▶ **Work instructions**
If an entry includes an image, drop the image and copy the rest verbatim.

▶ **Saved data entries**
════════

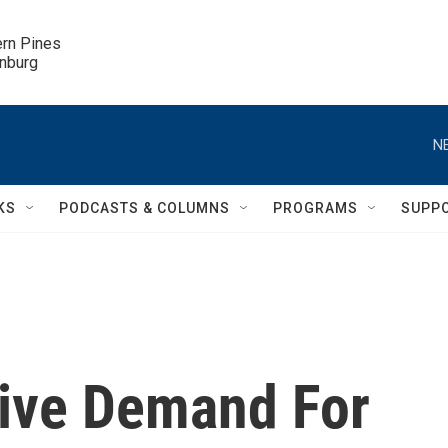
ern Pines

inburg
N
KS
PODCASTS & COLUMNS
PROGRAMS
SUPP
rive Demand For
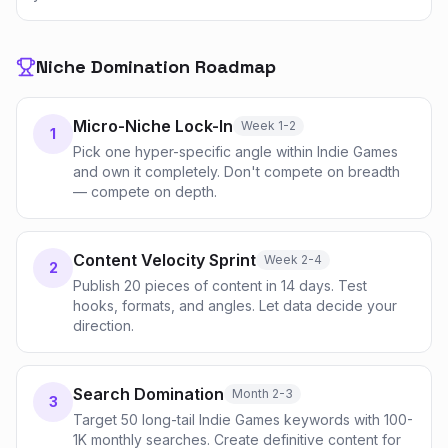
Niche Domination Roadmap
Micro-Niche Lock-In
Week 1-2
1
Pick one hyper-specific angle within Indie Games
and own it completely. Don't compete on breadth
— compete on depth.
Content Velocity Sprint
Week 2-4
2
Publish 20 pieces of content in 14 days. Test
hooks, formats, and angles. Let data decide your
direction.
Search Domination
Month 2-3
3
Target 50 long-tail Indie Games keywords with 100-
1K monthly searches. Create definitive content for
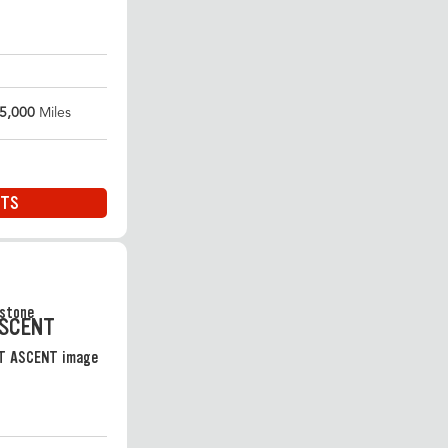
5,000
Miles
ITS
ASCENT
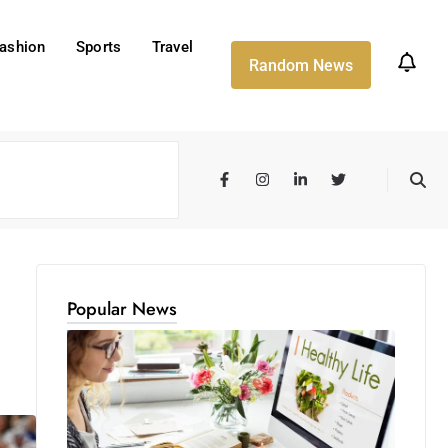
ashion
Sports
Travel
Random News
Popular News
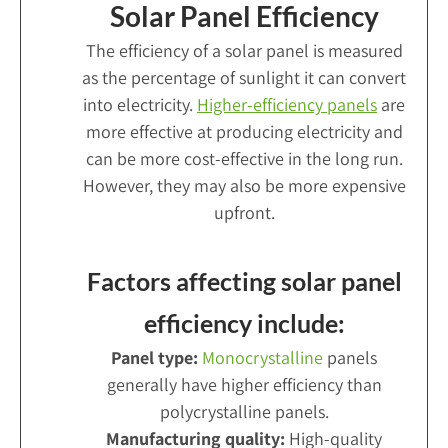
Solar Panel Efficiency
The efficiency of a solar panel is measured
as the percentage of sunlight it can convert
into electricity.
Higher-efficiency panels
are
more effective at producing electricity and
can be more cost-effective in the long run.
However, they may also be more expensive
upfront.
Factors affecting solar panel
efficiency include:
Panel type:
Monocrystalline
panels
generally have higher efficiency than
polycrystalline panels.
Manufacturing quality:
High-quality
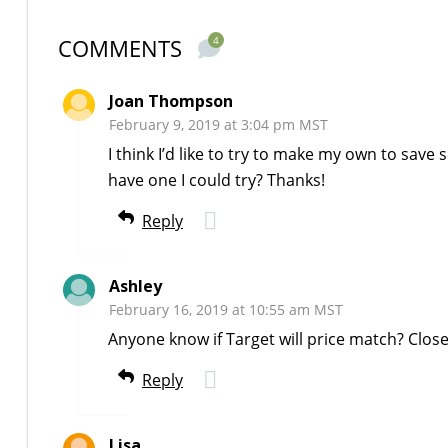
COMMENTS
4
Joan Thompson
February 9, 2019 at 3:04 pm MST
I think I’d like to try to make my own to save
have one I could try? Thanks!
Reply
Ashley
February 16, 2019 at 10:55 am MST
Anyone know if Target will price match? Clos
Reply
Lisa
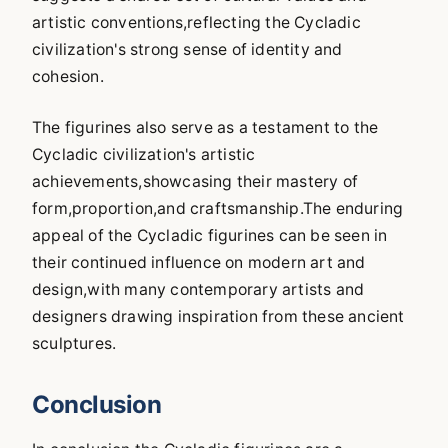
artistic conventions,reflecting the Cycladic
civilization's strong sense of identity and
cohesion.
The figurines also serve as a testament to the
Cycladic civilization's artistic
achievements,showcasing their mastery of
form,proportion,and craftsmanship.The enduring
appeal of the Cycladic figurines can be seen in
their continued influence on modern art and
design,with many contemporary artists and
designers drawing inspiration from these ancient
sculptures.
Conclusion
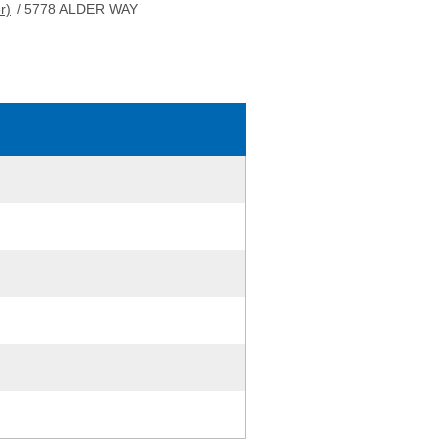
r)
/
5778 ALDER WAY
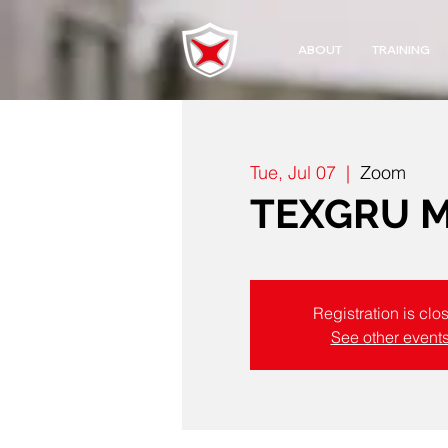
ABOUT
TRAINING
Tue, Jul 07
  |  
Zoom
TEXGRU Mo
Registration is clo
See other event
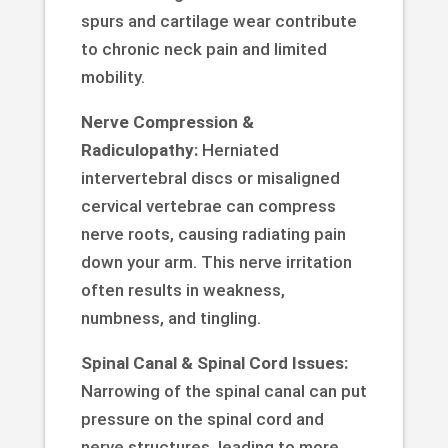
spurs and cartilage wear contribute
to chronic neck pain and limited
mobility.
Nerve Compression &
Radiculopathy:
Herniated
intervertebral discs or misaligned
cervical vertebrae can compress
nerve roots, causing radiating pain
down your arm. This nerve irritation
often results in weakness,
numbness, and tingling.
Spinal Canal & Spinal Cord Issues:
Narrowing of the spinal canal can put
pressure on the spinal cord and
nerve structures, leading to more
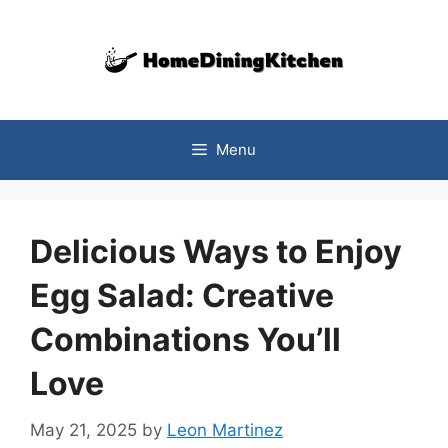
Skip
to
content
Menu
Delicious Ways to Enjoy
Egg Salad: Creative
Combinations You’ll
Love
May 21, 2025
by
Leon Martinez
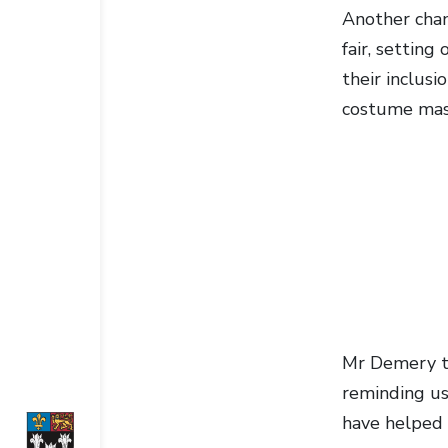
Another chan
fair, setting
their inclus
costume masc
Mr Demery tho
reminding us 
have helped 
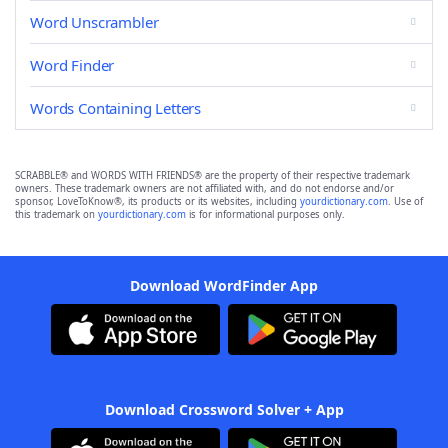
Word Unscrambler
Word Finder
Words Containing Letters
SCRABBLE® and WORDS WITH FRIENDS® are the property of their respective trademark
owners. These trademark owners are not affiliated with, and do not endorse and/or
sponsor, LoveToKnow®, its products or its websites, including
yourdictionary.com
. Use of
this trademark on
yourdictionary.com
is for informational purposes only.
Download WordFinder App
Download Crossword Solver + App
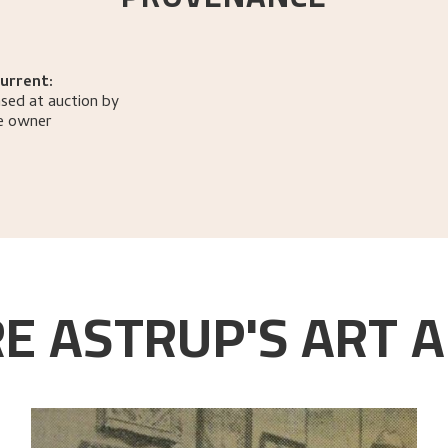
urrent:
sed at auction by
e owner
E ASTRUP'S ART A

════════

▶ **Problem solution**
ern Pines

inburg
N
KS
PODCASTS & COLUMNS
PROGRAMS
SUPP
rive Demand For
Niche Domination Roadmap
Micro-Niche Lock-In
Week 1-2
1
Pick one hyper-specific angle within Indie Games
and own it completely. Don't compete on breadth
— compete on depth.
Content Velocity Sprint
Week 2-4
2
Publish 20 pieces of content in 14 days. Test
hooks, formats, and angles. Let data decide your
direction.
Search Domination
Month 2-3
3
Target 50 long-tail Indie Games keywords with 100-
1K monthly searches. Create definitive content for
5,000
Miles
ITS
ASCENT
ashion
Sports
Travel
Random News
Popular News
Solar Panel Efficiency
The efficiency of a solar panel is measured
as the percentage of sunlight it can convert
into electricity.
Higher-efficiency panels
are
more effective at producing electricity and
can be more cost-effective in the long run.
However, they may also be more expensive
upfront.
Factors affecting solar panel
efficiency include:
Panel type:
Monocrystalline
panels
generally have higher efficiency than
polycrystalline panels.
Manufacturing quality:
High-quality
COMMENTS
4
Joan Thompson
February 9, 2019 at 3:04 pm MST
I think I’d like to try to make my own to save
have one I could try? Thanks!
Reply
Ashley
February 16, 2019 at 10:55 am MST
Anyone know if Target will price match? Clos
Reply
Lisa
artistic conventions,reflecting the Cycladic
civilization's strong sense of identity and
cohesion.
The figurines also serve as a testament to the
Cycladic civilization's artistic
achievements,showcasing their mastery of
form,proportion,and craftsmanship.The enduring
appeal of the Cycladic figurines can be seen in
their continued influence on modern art and
design,with many contemporary artists and
designers drawing inspiration from these ancient
sculptures.
Conclusion
r)
/
5778 ALDER WAY
ABOUT
TRAINING
Tue, Jul 07
  |  
Zoom
TEXGRU Mo
Registration is clo
See other event
spurs and cartilage wear contribute
to chronic neck pain and limited
mobility.
Nerve Compression &
Radiculopathy:
Herniated
intervertebral discs or misaligned
cervical vertebrae can compress
nerve roots, causing radiating pain
down your arm. This nerve irritation
often results in weakness,
numbness, and tingling.
Spinal Canal & Spinal Cord Issues:
Narrowing of the spinal canal can put
pressure on the spinal cord and
nerve structures, leading to more
Skip
to
content
Menu
Delicious Ways to Enjoy
Egg Salad: Creative
Combinations You’ll
Love
May 21, 2025
by
Leon Martinez
Another chan
fair, setting
their inclus
costume masc
Mr Demery tho
reminding us 
have helped 
Word Unscrambler
Word Finder
Words Containing Letters
SCRABBLE® and WORDS WITH FRIENDS® are the property of their respective trademark
owners. These trademark owners are not affiliated with, and do not endorse and/or
sponsor, LoveToKnow®, its products or its websites, including
yourdictionary.com
. Use of
this trademark on
yourdictionary.com
is for informational purposes only.
Download WordFinder App
Download Crossword Solver + App
urrent:
sed at auction by
e owner
E ASTRUP'S ART A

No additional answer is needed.